Copy, word for word, the line containing "pinky tip: (310, 1103)" and each line that follows it in the entries below; pictures do not belong in the copy.

++++

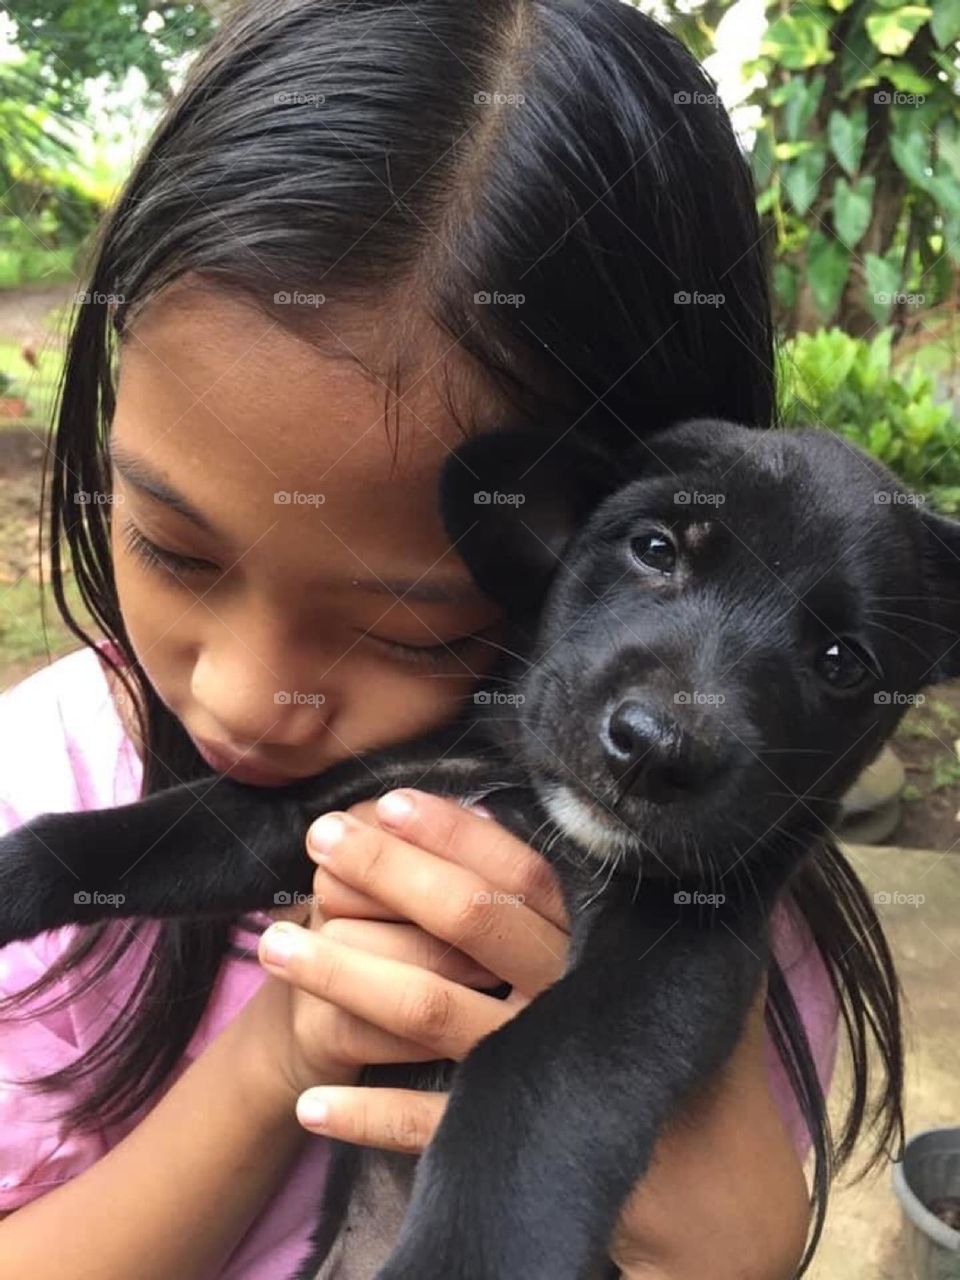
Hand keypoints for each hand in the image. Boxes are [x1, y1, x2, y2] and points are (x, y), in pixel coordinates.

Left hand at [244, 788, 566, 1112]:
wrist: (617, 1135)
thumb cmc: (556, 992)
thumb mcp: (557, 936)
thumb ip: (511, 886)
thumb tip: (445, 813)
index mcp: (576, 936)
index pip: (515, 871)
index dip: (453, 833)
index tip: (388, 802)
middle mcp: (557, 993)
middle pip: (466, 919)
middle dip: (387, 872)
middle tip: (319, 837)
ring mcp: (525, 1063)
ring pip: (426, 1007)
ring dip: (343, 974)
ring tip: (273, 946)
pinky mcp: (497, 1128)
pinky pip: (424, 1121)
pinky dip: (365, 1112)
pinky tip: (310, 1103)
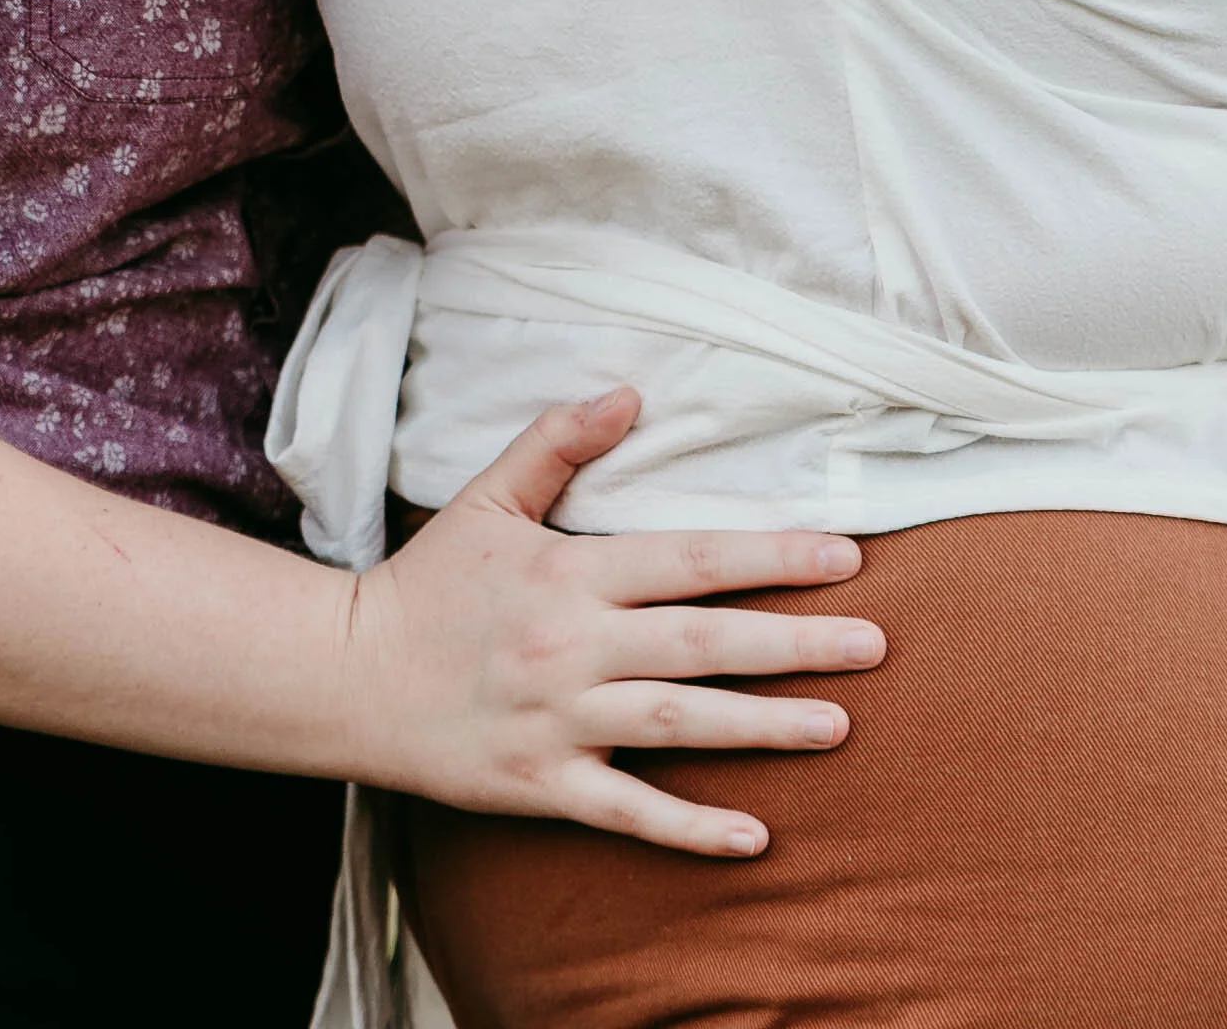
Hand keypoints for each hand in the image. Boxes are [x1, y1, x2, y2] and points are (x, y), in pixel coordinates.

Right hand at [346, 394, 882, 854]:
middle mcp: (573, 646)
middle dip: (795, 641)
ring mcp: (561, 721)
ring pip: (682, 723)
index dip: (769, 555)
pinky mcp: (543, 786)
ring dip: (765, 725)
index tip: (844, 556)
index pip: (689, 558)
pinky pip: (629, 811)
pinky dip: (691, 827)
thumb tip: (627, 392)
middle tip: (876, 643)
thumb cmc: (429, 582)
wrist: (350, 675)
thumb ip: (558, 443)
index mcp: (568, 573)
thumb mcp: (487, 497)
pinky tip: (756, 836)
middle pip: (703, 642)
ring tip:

++++

### REPLY
pinky tip: (310, 1103)
Hand keypoints for each hand in the image. Boxes are [x1, y1, x2, y2] and points are (x, y), in pixel coordinates.

Right hand at [346, 394, 882, 854]:
middle mcp: (573, 646)
middle dip: (795, 641)
ring mcp: (561, 721)
ring pip: (682, 723)
index dip: (769, 555)
pinky mcp: (543, 786)
ring dip: (765, 725)
index tip: (844, 556)
index pip: (689, 558)
pinky pip: (629, 811)
pinky dip: (691, 827)
thumb tip: (627, 392)
middle tip: (876, 643)
thumb cmc: (429, 582)
wrist: (350, 675)
thumb ip: (558, 443)
index mcp: (568, 573)
thumb mcp: (487, 497)
pinky tip: (756, 836)
middle pip: (703, 642)
ring tip:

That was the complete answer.